A urgente necessidade de uma linha de cuidado para lipodistrofia
A existência de uma linha de cuidado pensada especialmente para pessoas com lipodistrofia é absolutamente essencial, já que se trata de uma doença multissistêmica, ou seja, que afeta múltiplos órgãos e sistemas do organismo. Nesse sentido, pacientes diagnosticados com a condição necessitam de cuidado particular e especializado. As lipodistrofias são um grupo heterogêneo de doenças raras e potencialmente fatais, caracterizadas pela escassez de tecido adiposo, o que leva à capacidade insuficiente de armazenamento de nutrientes, gordura em excesso e ao transbordamento dela para locais ectópicos, ou seja, fora de onde deveria estar. O tipo da doença é definido base na extensão da perda de tecido adiposo em todo o corpo (generalizada ou parcial) e pela sua causa, podendo ser herdada ou adquirida.

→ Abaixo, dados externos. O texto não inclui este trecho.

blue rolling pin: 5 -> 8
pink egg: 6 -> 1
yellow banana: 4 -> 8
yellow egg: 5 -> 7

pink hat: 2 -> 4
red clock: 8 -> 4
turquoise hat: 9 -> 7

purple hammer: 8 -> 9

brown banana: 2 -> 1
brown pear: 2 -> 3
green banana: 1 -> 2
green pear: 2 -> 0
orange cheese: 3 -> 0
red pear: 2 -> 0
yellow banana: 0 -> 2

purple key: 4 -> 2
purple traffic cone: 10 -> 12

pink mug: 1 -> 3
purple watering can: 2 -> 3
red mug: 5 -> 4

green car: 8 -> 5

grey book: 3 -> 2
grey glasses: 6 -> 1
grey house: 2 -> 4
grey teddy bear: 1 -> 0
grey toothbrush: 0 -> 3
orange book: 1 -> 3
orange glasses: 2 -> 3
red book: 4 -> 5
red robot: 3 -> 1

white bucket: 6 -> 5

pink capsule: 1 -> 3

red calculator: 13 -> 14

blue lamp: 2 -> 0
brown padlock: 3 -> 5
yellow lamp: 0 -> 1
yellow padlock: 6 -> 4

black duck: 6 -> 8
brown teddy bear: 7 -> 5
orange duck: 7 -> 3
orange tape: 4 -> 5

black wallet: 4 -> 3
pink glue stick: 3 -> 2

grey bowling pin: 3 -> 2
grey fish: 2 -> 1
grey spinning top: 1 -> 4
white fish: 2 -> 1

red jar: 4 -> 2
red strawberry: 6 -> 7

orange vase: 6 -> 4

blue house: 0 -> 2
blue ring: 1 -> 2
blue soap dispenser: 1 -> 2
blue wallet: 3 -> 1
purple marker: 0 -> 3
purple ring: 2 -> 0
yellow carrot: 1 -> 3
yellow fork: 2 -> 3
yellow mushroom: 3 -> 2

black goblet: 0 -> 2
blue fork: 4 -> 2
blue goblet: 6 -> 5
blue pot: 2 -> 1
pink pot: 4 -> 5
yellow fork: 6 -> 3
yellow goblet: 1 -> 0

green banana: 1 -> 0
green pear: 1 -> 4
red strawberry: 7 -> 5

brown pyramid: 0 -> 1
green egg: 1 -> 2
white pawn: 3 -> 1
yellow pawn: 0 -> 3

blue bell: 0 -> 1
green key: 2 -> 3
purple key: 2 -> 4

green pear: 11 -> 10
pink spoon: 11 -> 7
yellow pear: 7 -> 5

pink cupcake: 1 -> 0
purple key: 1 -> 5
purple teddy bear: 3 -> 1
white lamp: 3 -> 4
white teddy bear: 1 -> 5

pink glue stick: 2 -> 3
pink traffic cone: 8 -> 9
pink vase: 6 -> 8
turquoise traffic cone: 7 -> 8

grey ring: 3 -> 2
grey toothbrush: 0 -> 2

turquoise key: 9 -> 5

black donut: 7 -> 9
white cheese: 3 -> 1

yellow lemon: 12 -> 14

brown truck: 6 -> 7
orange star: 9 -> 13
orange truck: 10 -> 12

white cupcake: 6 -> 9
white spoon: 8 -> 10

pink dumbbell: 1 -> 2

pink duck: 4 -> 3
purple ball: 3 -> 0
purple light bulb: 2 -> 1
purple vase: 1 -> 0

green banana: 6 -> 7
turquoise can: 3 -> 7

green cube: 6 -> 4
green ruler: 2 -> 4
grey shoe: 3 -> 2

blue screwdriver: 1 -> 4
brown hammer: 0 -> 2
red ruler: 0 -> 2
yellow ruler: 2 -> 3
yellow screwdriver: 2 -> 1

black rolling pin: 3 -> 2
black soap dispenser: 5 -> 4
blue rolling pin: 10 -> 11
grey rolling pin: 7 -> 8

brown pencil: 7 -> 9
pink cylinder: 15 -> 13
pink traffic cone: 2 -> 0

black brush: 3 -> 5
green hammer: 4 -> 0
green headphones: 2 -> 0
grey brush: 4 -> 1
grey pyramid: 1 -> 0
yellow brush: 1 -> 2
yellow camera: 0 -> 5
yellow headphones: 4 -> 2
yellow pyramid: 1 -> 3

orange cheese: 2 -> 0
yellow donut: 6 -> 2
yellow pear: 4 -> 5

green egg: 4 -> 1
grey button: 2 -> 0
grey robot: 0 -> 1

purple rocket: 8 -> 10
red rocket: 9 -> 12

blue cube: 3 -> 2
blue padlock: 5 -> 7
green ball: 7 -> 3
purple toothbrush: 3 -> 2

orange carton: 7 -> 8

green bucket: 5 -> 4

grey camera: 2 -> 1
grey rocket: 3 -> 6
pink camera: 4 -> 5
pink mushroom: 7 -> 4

A linha de cuidado para pacientes crônicos diz respeito ao trabalho desenvolvido por equipes multidisciplinares, compostas por médicos, enfermeiros, nutricionistas, fisioterapeutas e psicólogos, e à garantia de atenção diferenciada em relação a determinado tipo de doença. A exemplo da lipodistrofia, pacientes que desenvolvem diabetes em decorrência de seu diagnóstico precisam de atendimento especializado para o controle adequado da glicemia, além de orientação dietética específica.
Além do diabetes, a pessoa com lipodistrofia pode sofrer com pancreatite, cirrose, doença hepática, além de infecções. Não só, pode apresentar alterações nos níveis de colesterol e dos triglicerídeos e, como consequência, exibir problemas relacionados ao aparelho cardiovascular, como maior risco de infarto e derrame. Não à toa, as principais causas de morte em pacientes com lipodistrofia são doenças cardiovasculares, além de problemas relacionados à falência hepática, infecções graves e pancreatite aguda por hipertrigliceridemia grave.
Por isso, além do atendimento médico por profissionais habilitados para tratar a doença e que conheçam suas peculiaridades e os detalhes da história do paciente, a linha de cuidado relacionada à lipodistrofia deve envolver o cuidado nutricional adequado.
Infelizmente, ainda hoje, há grande falta de conhecimento em relação ao diagnóstico da doença, especialmente na atenção primária, que é o primeiro nível de atenção em saúde. Isso torna o desafio de cuidar dos pacientes com lipodistrofia ainda maior, pois muitas vezes eles são atendidos por médicos que desconhecem a doença e acabam sendo tratados exclusivamente para algumas doenças, como o diabetes ou a dislipidemia, por exemplo, sem serem submetidos ao rastreamento e cuidado adequado de todas as condições e/ou complicações associadas à lipodistrofia.
Como consequência, a qualidade de vida desses pacientes é negativamente impactada, tornando-os mais suscetíveis a complicações precoces e à diminuição da expectativa de vida. Estima-se que pacientes com lipodistrofia generalizada vivem, em média, até os 51 anos e os pacientes com formas parciais, até os 66 anos2, um tempo consideravelmente menor do que a expectativa de vida média do brasileiro.
Dados como esse são alarmantes e escancaram a necessidade de que esses pacientes recebam o cuidado e o olhar especializado necessários, com centros terciários que sejam referência, e que obtenham atendimento digno e respeitoso em relação ao seu diagnóstico e ao seu tratamento.
*Cynthia Melissa Valerio é endocrinologista e pesquisadora do IEDE-RJ.